Aim of the exercise:
Read the records beneath this task and copy every line that contains the string "посетителей".
Start of Data for this task
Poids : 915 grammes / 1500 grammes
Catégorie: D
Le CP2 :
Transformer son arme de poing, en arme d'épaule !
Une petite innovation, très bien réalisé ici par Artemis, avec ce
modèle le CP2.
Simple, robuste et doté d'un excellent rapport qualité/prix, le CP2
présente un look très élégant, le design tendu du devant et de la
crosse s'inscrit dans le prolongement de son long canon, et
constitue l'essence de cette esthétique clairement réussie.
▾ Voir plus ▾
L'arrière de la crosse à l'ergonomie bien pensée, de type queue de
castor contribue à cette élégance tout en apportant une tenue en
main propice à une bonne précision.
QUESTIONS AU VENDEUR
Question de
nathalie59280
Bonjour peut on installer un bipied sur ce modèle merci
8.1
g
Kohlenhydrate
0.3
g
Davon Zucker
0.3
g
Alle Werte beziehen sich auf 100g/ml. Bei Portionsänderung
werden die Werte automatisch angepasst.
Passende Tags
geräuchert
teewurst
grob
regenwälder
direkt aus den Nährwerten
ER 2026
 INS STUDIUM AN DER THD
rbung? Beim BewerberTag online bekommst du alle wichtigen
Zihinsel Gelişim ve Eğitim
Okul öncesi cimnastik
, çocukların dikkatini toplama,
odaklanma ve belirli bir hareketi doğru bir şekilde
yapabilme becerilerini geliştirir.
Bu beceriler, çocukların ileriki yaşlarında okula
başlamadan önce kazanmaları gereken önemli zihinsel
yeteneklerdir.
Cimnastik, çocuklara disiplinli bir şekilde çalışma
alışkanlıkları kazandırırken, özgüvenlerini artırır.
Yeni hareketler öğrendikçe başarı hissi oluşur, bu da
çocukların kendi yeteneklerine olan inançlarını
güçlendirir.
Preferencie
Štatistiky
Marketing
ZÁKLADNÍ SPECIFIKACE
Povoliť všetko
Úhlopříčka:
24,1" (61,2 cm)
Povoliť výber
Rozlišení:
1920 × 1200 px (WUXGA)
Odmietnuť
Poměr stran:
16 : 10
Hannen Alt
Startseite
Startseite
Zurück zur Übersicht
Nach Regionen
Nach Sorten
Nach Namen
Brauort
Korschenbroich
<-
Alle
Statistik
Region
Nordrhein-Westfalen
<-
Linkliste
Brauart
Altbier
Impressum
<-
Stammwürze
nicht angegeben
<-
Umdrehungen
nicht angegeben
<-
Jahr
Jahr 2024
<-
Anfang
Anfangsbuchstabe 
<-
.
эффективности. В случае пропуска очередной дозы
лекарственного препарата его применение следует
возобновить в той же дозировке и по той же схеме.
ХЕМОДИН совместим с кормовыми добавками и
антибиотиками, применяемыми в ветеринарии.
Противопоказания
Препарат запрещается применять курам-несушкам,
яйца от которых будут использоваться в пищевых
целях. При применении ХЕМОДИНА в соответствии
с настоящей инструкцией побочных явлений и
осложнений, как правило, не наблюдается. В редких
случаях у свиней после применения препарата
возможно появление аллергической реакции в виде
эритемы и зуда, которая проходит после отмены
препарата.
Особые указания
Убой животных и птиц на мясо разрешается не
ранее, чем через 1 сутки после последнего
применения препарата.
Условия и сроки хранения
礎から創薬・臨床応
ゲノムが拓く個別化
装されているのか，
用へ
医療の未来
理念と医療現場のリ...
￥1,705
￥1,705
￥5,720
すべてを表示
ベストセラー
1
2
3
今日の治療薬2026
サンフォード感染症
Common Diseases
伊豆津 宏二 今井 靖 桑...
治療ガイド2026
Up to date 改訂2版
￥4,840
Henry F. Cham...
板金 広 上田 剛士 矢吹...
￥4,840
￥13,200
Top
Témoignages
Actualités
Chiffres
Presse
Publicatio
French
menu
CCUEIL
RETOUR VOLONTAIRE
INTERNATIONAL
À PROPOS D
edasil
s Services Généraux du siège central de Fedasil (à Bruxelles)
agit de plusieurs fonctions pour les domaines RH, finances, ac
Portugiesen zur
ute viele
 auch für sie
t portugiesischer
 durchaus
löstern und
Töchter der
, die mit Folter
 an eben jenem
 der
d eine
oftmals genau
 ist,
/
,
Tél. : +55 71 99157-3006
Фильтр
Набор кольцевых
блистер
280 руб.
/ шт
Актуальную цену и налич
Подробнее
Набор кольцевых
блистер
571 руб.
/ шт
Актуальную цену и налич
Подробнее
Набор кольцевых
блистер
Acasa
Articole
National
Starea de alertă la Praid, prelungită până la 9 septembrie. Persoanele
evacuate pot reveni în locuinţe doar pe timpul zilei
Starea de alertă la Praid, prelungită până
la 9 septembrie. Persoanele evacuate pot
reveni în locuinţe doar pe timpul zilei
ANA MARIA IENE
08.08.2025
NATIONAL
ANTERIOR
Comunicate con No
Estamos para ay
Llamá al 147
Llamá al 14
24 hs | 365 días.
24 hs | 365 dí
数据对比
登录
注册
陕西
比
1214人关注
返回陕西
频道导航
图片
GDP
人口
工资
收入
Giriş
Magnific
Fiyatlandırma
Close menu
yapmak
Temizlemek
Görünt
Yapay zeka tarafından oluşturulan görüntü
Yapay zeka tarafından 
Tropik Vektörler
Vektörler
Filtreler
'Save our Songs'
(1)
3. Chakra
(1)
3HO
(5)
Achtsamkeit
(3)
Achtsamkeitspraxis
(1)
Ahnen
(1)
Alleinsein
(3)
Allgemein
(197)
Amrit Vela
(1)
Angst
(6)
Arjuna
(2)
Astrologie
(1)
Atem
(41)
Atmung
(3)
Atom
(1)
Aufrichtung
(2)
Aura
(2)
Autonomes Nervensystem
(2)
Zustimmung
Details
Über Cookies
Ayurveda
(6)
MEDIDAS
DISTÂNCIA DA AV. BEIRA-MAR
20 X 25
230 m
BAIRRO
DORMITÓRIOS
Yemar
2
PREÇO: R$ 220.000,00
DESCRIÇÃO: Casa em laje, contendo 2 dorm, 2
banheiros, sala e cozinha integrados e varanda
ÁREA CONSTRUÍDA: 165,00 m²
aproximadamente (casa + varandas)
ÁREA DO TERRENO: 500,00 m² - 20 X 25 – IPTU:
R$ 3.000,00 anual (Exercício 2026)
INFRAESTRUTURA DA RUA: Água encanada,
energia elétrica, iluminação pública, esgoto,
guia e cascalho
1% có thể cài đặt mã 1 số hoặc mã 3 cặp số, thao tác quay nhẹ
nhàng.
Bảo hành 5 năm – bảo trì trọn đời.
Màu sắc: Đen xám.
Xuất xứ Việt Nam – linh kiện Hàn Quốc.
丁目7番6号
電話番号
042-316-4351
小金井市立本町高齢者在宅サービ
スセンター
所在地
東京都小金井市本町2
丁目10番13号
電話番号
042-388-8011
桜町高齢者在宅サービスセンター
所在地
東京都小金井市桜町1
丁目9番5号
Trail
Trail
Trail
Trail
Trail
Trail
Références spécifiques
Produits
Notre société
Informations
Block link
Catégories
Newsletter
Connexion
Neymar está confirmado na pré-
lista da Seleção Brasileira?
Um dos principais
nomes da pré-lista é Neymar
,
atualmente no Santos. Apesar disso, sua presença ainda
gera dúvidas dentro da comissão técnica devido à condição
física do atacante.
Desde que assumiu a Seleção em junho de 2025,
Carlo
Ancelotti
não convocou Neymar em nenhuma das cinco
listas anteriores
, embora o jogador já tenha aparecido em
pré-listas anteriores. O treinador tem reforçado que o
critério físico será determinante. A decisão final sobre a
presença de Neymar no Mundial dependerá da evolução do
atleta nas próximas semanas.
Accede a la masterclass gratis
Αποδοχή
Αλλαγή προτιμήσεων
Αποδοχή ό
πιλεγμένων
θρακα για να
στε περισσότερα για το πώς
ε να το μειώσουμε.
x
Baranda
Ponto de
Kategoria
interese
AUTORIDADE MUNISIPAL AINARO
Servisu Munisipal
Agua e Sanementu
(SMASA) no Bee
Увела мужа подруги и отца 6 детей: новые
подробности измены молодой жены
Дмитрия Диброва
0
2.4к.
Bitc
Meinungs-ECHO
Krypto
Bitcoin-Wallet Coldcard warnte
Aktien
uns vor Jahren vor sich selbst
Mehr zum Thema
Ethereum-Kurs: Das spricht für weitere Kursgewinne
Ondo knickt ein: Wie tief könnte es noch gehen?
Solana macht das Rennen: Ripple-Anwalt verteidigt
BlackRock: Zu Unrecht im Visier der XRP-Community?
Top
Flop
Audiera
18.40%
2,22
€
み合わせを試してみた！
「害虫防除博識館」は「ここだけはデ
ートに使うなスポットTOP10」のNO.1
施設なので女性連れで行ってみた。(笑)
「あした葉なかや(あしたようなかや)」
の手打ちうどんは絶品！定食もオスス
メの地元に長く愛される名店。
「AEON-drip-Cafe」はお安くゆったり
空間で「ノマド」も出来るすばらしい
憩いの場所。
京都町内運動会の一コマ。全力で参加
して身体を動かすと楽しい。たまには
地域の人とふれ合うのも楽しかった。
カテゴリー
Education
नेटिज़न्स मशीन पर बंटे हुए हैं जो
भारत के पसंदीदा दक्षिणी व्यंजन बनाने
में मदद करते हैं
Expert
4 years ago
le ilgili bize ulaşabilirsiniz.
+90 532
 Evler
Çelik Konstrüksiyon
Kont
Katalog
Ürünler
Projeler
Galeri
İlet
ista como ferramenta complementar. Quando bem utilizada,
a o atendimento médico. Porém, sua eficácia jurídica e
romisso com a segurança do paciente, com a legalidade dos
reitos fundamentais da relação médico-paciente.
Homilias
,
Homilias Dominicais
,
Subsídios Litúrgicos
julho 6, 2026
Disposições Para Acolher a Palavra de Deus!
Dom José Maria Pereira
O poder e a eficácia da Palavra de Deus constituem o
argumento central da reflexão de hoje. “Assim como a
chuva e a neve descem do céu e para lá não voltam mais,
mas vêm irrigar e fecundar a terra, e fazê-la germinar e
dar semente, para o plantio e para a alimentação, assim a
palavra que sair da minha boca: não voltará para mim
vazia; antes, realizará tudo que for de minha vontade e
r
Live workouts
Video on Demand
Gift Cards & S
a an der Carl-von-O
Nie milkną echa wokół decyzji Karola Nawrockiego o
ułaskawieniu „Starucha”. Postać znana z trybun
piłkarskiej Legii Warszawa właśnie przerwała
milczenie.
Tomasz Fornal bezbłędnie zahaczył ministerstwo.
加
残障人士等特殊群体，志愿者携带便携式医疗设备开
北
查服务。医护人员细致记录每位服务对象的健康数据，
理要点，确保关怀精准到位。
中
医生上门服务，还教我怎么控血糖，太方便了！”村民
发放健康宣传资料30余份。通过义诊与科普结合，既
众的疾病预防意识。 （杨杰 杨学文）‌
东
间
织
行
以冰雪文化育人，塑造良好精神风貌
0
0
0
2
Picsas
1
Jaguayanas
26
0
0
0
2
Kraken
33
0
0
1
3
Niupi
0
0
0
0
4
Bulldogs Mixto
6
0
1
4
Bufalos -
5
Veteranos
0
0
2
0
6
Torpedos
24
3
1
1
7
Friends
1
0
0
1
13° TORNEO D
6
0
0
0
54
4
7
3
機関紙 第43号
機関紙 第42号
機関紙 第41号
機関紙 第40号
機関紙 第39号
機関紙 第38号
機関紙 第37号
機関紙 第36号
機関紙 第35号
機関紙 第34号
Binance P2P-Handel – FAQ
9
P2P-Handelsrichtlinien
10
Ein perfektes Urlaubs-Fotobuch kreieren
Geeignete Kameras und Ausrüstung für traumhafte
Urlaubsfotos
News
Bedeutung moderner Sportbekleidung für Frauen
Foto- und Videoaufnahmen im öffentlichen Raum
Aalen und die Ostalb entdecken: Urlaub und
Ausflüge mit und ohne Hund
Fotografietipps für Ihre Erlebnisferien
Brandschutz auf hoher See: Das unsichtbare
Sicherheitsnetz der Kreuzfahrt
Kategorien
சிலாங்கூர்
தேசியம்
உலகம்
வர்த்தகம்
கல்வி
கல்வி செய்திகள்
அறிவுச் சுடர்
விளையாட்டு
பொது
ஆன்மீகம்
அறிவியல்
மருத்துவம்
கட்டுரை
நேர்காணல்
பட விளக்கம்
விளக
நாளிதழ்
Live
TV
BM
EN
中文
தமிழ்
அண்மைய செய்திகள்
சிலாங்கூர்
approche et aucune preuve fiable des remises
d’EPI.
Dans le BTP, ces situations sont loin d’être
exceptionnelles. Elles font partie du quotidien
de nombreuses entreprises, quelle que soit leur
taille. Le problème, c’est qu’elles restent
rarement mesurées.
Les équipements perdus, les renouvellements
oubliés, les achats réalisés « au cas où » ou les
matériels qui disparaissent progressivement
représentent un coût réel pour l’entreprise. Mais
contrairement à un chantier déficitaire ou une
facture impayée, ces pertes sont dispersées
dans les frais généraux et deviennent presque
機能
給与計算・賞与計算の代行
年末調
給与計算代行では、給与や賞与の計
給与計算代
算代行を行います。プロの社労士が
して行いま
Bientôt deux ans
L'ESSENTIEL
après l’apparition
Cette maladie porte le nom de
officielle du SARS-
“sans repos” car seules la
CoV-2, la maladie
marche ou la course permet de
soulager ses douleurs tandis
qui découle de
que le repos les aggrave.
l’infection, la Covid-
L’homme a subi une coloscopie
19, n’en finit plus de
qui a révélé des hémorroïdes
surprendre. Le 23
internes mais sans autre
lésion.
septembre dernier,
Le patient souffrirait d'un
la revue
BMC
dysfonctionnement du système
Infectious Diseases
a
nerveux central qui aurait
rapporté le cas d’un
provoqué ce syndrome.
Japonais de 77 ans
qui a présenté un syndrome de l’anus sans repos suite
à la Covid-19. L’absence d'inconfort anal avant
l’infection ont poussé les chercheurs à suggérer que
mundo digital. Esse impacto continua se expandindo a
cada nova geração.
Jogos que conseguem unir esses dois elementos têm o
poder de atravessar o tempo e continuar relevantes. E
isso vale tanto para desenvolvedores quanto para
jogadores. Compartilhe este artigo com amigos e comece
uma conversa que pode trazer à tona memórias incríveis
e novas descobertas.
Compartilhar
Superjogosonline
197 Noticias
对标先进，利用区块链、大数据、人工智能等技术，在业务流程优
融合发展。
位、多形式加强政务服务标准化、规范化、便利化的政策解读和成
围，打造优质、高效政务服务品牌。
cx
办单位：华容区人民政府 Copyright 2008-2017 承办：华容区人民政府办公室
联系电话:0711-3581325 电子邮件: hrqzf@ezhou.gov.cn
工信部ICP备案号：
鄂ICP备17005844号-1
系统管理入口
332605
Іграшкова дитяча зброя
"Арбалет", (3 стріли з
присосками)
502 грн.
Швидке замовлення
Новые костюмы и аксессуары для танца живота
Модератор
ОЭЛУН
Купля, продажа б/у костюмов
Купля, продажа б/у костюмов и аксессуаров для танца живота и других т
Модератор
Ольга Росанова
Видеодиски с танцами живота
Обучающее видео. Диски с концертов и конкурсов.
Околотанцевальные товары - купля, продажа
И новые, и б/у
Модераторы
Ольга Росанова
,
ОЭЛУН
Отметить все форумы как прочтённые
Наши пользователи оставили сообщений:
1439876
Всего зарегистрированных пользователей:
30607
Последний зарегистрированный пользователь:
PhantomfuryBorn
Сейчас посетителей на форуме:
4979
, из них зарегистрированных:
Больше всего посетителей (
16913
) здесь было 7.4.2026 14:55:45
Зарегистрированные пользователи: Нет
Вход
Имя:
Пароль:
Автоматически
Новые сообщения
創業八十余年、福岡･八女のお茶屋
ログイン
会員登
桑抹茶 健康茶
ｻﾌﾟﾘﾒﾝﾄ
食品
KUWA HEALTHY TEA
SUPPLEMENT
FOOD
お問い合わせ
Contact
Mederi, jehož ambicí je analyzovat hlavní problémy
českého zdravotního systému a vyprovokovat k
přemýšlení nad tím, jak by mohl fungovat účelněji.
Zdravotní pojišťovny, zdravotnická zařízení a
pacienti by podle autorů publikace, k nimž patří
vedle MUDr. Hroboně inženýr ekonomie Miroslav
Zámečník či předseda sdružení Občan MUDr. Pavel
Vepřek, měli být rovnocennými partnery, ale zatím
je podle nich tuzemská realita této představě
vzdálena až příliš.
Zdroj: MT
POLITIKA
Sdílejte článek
End of Data for this task
Your solution:
Сейчас посетителей на форуме:
Больше всего посетителей (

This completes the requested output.